Problem set:
1/ Write out the passage on urban bird conservation from "With the aim" up to and including "of reviewed publications).".
2/ Answer these questions from the passage on urban bird conservation:
(a) How many categories did the authors use to discuss the gathered suggestions?
(b) How many topics related to greenspace management and planning did they identify?
(c) In large cities, what are urban greenspaces proposed to serve as?
3/ Does each statement agree with the passage on urban bird conservation? Answer yes or no, quoting the words that decide it.
(a) Most studies that suggest strategies and actions aim their recommendations at greenspace management and planning.
(b) Urban greenspaces have been regarded as biodiversity shelters or reservoirs in cities.
(c) Cupul-Magaña 1996 suggested creating multi-use urban greenspaces for recreational purposes only.

+++ Text

With the aim of classifying the gathered conservation, management and/or planning suggestions, we used three categories to discuss them (as well as other two subtopics), although some are highly interrelated: (1) greenspace management and planning, (2) study and control of exotic, invasive and/or nuisance species, and (3) public policies and conservation strategies and plans (see Table 1 for details on the frequency of appearance in the set of reviewed publications).
Discussion
Greenspace management and planning
Most studies suggesting strategies and actions targeted their recommendations on greenspace management and planning topics. The latter is not surprising as urban bird diversity often concentrates in such urban areas, which have actually been considered as biodiversity shelters or reservoirs in cities (Malagamba-Rubio et al. 2013; González-García et al. 2014; Hernández-Lara et al. 2017). Many of the reviewed studies recognize the ecological role of urban greenspaces for birds and their importance for the maintenance of urban bird diversity (e.g., Ramírez-Albores 2008; González-Oreja 2011; Monroy-Ojeda et al. 2013; Escobar-Ibáñez and MacGregor-Fors 2016). In general, we identified eight topics related to greenspace management and planning (Table 1), of which three head the list: (1) preserving urban greenspaces (e.g., González-Oreja et al. 2012a; MacGregor-Fors et al. 2018) and waterbodies (Rodríguez-Casanova and Zuria 2018); (2) increasing native vegetation in urban greenspaces (Cupul-Magaña 2000; Ortega-Álvarez and MacGregor-Fors 2009; Carbó-Ramírez and Zuria 2011; Castro-Torreblanca and Blancas Calva 2014), and (3) maintaining well-preserved urban vegetation (e.g., Zuria and Rendón-Hernández 2010; MacGregor-Fors and Schondube 2011; Hernández-Lara et al. 2017). Specific actions were also suggested in the reviewed recommendations, such as creating species-rich urban vegetation assemblages (e.g., Cupul-Magaña 2000; Ortega-Álvarez and MacGregor-Fors 2009; Carbó-Ramírez and Zuria 2011), increasing the number of urban greenspaces (e.g., MacGregor-Fors 2008; Monroy-Ojeda et al. 2013; González-Oreja 2017), increasing vegetation cover within urban greenspaces (Mellink and de la Riva 2005; MacGregor-Fors 2008; López-Flores et al. 2009; Almazán-Núñez and Hinterholzer-Rodríguez 2010), creating multi-use urban greenspaces, not only with recreational purposes but also taking into account biological conservation (Cupul-Magaña 1996), and considering urban greenspaces as buffers of the extent of urbanization in large cities (MacGregor-Fors 2010; MacGregor-Fors and Ortega-Álvarez 2011).

++++++
+++ The data

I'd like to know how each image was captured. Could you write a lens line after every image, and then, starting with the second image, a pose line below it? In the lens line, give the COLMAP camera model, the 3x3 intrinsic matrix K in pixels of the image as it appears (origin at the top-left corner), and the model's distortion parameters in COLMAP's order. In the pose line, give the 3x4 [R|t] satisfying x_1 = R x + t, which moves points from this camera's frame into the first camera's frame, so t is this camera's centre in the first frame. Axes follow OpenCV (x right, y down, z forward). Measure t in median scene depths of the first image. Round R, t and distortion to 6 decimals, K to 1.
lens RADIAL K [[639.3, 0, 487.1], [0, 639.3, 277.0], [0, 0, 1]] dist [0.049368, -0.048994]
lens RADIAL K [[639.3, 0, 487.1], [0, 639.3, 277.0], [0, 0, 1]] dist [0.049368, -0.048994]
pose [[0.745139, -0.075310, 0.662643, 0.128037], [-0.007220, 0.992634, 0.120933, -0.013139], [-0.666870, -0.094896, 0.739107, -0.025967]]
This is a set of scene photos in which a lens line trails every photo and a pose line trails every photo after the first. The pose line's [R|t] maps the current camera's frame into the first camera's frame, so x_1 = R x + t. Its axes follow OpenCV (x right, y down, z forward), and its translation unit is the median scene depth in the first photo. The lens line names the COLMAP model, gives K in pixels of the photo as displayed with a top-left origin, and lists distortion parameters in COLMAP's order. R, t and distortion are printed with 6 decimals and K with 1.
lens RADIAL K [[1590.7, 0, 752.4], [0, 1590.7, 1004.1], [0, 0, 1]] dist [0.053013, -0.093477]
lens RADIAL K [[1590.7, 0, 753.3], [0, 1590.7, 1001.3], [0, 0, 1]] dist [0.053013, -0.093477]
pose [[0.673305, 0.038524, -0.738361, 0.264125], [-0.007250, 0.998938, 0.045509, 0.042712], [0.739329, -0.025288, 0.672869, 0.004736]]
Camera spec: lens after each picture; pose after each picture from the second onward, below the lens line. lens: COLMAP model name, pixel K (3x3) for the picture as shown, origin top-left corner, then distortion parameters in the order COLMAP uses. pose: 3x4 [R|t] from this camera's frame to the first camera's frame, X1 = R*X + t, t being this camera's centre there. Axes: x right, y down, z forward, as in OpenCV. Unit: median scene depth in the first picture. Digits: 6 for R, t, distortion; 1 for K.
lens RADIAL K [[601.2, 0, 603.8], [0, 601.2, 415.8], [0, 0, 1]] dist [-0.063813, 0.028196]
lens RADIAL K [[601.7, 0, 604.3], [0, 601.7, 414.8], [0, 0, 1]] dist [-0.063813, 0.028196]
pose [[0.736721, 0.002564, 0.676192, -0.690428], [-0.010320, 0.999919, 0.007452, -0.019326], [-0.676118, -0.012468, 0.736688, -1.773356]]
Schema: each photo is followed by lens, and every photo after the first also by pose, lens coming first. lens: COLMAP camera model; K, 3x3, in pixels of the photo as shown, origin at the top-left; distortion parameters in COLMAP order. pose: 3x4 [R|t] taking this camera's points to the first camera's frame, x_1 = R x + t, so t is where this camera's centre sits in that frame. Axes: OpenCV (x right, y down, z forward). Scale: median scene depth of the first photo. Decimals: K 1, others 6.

++++++

Task answers:
1/
With the aim of classifying the gathered conservation, management and/or planning suggestions, we used three categories to discuss them (as well as other two subtopics), although some are highly interrelated: (1) greenspace management and planning, (2) study and control of exotic, invasive and/or nuisance species, and (3) public policies and conservation strategies and plans (see Table 1 for details on the frequency of appearance in the set of reviewed publications).

2/
(a) Three.
(b) Eight.
(c) Buffers of the extent of urbanization.

3/
(a) Yes: "Most studies suggesting strategies and actions targeted their recommendations on greenspace management and planning topics."
(b) Yes: "which have actually been considered as biodiversity shelters or reservoirs in cities"
(c) No: "not only with recreational purposes but also taking into account biological conservation"